The Aish Rabbi Replies

There are a few problems, because even though you are not developing a physical relationship, you are developing an emotional one. Therefore:

One potential problem is that in any man-woman relationship, a person is emotionally exposed and vulnerable. When they fail to receive the expected emotional reciprocation in return, the result is hurt. Further, as you become closer emotionally, it becomes easier to cross the lines (even with a “no-touching rule!) and then you are headed for undesirable consequences.

The big danger is that a close, male-female platonic friendship can often interfere with a marriage. A married couple must develop an emotionally intimate relationship, and when one of them already has this kind of a relationship with a member of the opposite sex, the lines get blurred.

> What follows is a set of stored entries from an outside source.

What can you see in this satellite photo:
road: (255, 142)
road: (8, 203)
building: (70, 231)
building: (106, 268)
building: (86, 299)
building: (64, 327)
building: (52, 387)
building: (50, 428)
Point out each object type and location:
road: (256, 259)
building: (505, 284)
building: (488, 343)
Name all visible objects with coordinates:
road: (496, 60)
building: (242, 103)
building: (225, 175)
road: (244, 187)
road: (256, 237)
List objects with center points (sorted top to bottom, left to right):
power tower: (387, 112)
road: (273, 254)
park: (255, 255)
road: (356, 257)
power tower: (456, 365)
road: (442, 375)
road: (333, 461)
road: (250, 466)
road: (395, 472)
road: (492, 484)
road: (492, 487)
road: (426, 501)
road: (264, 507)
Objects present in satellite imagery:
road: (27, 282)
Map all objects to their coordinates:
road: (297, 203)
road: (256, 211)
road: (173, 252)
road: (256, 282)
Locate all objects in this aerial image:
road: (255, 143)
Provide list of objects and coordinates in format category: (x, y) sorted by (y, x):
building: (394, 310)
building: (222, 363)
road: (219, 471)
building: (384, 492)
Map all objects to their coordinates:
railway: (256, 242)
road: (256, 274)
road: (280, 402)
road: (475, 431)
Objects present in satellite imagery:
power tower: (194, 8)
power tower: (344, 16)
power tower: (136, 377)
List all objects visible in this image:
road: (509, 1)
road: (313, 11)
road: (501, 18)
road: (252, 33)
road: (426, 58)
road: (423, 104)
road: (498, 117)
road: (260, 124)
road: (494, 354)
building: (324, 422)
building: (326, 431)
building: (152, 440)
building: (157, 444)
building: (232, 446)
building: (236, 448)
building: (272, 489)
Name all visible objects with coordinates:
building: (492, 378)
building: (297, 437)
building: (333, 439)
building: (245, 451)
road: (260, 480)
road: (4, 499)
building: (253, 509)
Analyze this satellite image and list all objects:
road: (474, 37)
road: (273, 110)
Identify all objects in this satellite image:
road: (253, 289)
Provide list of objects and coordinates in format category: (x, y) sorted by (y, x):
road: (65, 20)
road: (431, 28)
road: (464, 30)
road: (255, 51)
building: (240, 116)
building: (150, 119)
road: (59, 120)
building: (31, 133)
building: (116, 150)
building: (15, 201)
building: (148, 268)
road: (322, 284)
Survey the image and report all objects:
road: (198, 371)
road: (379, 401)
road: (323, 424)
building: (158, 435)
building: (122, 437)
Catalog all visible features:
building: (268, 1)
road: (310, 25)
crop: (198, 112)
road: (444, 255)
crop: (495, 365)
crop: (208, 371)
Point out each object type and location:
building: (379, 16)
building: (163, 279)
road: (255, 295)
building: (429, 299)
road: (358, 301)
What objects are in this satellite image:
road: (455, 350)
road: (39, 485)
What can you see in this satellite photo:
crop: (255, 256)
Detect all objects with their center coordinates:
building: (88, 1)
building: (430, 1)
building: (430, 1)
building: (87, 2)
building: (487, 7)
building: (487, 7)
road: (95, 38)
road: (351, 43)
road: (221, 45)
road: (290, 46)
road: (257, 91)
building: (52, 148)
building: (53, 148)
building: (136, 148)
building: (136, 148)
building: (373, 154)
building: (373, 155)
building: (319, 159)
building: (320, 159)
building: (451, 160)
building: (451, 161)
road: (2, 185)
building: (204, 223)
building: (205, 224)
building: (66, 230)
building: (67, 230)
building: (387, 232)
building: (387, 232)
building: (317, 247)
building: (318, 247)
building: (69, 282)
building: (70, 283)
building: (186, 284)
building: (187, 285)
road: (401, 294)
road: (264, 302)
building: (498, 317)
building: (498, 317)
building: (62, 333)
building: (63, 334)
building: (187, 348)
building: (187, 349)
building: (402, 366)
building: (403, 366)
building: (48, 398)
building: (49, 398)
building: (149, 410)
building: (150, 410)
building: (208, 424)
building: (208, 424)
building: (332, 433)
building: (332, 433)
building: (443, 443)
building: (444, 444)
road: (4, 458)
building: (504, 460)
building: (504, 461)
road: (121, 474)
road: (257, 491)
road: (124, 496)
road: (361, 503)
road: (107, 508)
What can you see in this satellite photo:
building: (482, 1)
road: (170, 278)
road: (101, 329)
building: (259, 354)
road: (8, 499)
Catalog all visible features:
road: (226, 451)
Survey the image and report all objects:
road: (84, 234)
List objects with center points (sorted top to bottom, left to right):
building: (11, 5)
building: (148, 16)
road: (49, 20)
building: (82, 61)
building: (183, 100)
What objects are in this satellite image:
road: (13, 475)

In Jewish consciousness a married couple expresses the intimacy between them in a whole range of ways: The way they look at each other, the way they speak to each other, the way they behave in front of each other. If you use this language casually, then when you want to use it later in marriage, it will ring hollow.

It's very common to subconsciously compare the two relationships and be disappointed because after such a friendship, your spouse may not "match up" in every area. It is a primary rule in marriage: Don't ever compare spouse to someone else (e.g. "My mother cooked it this way"). Since every man-woman experience stays in your subconscious, it will make it that much harder to forge a total bond with your spouse. That creates a barrier to your total bonding with your spouse, which is the goal of marriage.